As a subject discipline, Health and Social Care (H&SC) combines elements of sociology, biology, nutrition, law, and ethics. Typically, students of Health and Social Care will have a work placement alongside their academic studies; such a placement may take place in a nursery, residential home, hospital, or other caring establishment. Others may take a health and social care course as a route to further qualifications hoping that it will lead to employment within the sector.

Depending on their qualification, students may start off as care assistants and develop care pathways to become doctors, nurses, social workers, physiotherapists, counsellors, psychotherapists, paramedics or a range of other related occupations.

H&SC can be studied in schools and colleges from Key Stage 4/GCSE Level (age 14–16), colleges and can also be studied in some universities.

==Subject content==
The subject content of H&SC is vast, and will vary depending upon the level at which it is being studied, and the individual qualification. Most students of H&SC will cover areas such as:

===Biology===
The biological aspect of H&SC is vital: with many careers it will form the most important area of their knowledge. Students need to be aware of how people grow and develop physically, and they may also be required to study a range of illnesses and treatments.
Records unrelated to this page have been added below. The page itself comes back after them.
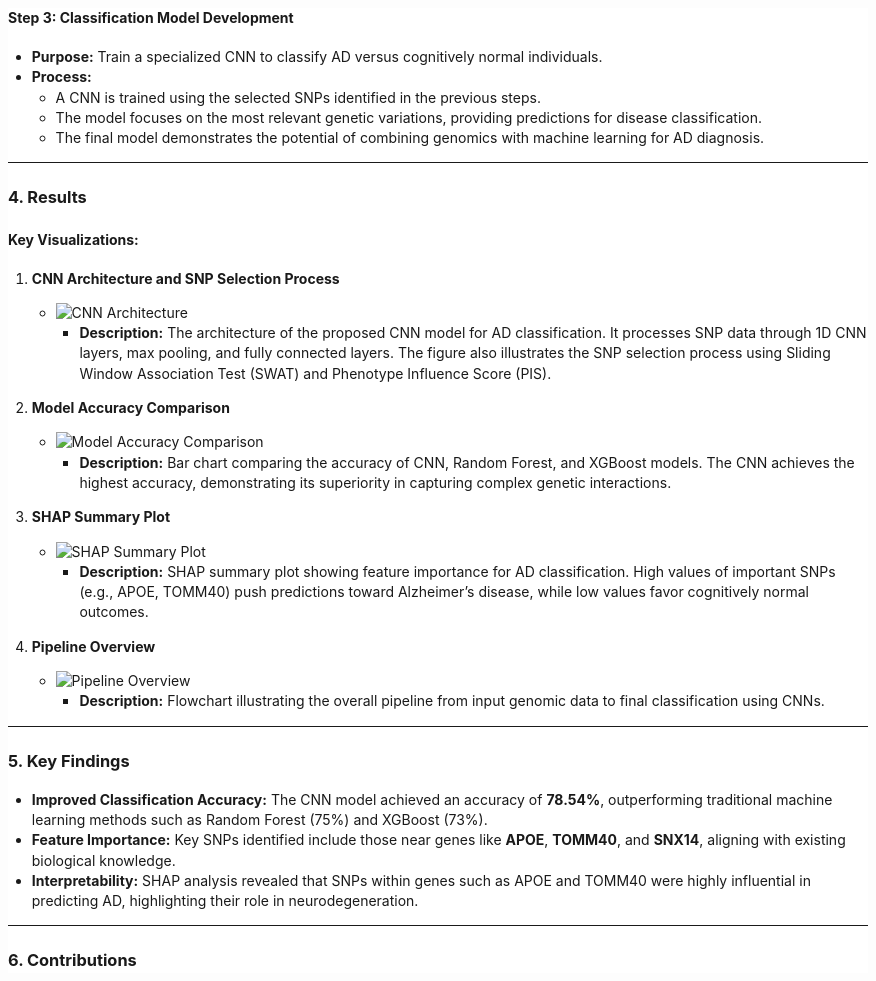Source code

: #### Step 3: Classification Model Development
- **Purpose:** Train a specialized CNN to classify AD versus cognitively normal individuals.
- **Process:**
  - A CNN is trained using the selected SNPs identified in the previous steps.
  - The model focuses on the most relevant genetic variations, providing predictions for disease classification.
  - The final model demonstrates the potential of combining genomics with machine learning for AD diagnosis.

---

### 4. Results

#### Key Visualizations:
1. **CNN Architecture and SNP Selection Process**
   - ![CNN Architecture](images/cnn_architecture.png)
     - **Description:** The architecture of the proposed CNN model for AD classification. It processes SNP data through 1D CNN layers, max pooling, and fully connected layers. The figure also illustrates the SNP selection process using Sliding Window Association Test (SWAT) and Phenotype Influence Score (PIS).

2. **Model Accuracy Comparison**
   - ![Model Accuracy Comparison](images/model_accuracy_comparison.png)
     - **Description:** Bar chart comparing the accuracy of CNN, Random Forest, and XGBoost models. The CNN achieves the highest accuracy, demonstrating its superiority in capturing complex genetic interactions.

3. **SHAP Summary Plot**
   - ![SHAP Summary Plot](images/shap_summary_plot.png)
     - **Description:** SHAP summary plot showing feature importance for AD classification. High values of important SNPs (e.g., APOE, TOMM40) push predictions toward Alzheimer’s disease, while low values favor cognitively normal outcomes.

4. **Pipeline Overview**
   - ![Pipeline Overview](images/pipeline_overview.png)
     - **Description:** Flowchart illustrating the overall pipeline from input genomic data to final classification using CNNs.

---

### 5. Key Findings

- **Improved Classification Accuracy:** The CNN model achieved an accuracy of **78.54%**, outperforming traditional machine learning methods such as Random Forest (75%) and XGBoost (73%).
- **Feature Importance:** Key SNPs identified include those near genes like **APOE**, **TOMM40**, and **SNX14**, aligning with existing biological knowledge.
- **Interpretability:** SHAP analysis revealed that SNPs within genes such as APOE and TOMM40 were highly influential in predicting AD, highlighting their role in neurodegeneration.

---

### 6. Contributions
This may include the study of public health, and public health campaigns such as the effects of smoking, poor diet and lack of exercise.

===Nutrition===
Nutrition may form an integral part of some H&SC courses, especially in situations where carers will be primarily responsible for creating and implementing diets for care service users.

===Law and social policy===
Students require a good grounding in the legal aspects of what is required of care practitioners, and will need to have up-to-date knowledge of developments in social policy, as well as knowledge of the various laws regarding rights, discrimination, abuse, welfare and so on.

===Ethics===
Ethics as applied to the medical and social care fields is a broad and important field of the study of Health and Social Care.

In the workplace, professional caregivers need to be able to support individuals who feel that they have been or are being treated unfairly, or who do not have access to appropriate care services for some reason. Questions of confidentiality, privacy, risk taking and generally the exercise of personal choice are all ethical dilemmas encountered and processed on a daily basis in the context of social care.

Ethics is also the process that health services follow in order to explore, justify and effect change - for instance if a new procedure, drug or surgical technique is being developed it must at some point be used with patients. The examination of potential positive and negative effects or outcomes, and the provision of appropriate, accessible information about these to the patient to enable informed consent, is an example of applied ethics.

===Social and educational activities===
Ideally, care workers need to make care environments not merely "tolerable", but enjoyable and fulfilling for the clients; this might involve carrying out social and educational activities with those in care. Students of H&SC will need to learn about how to run games, activities, reading groups, excursions and so on, so that the people receiving care get the most out of it as they possibly can.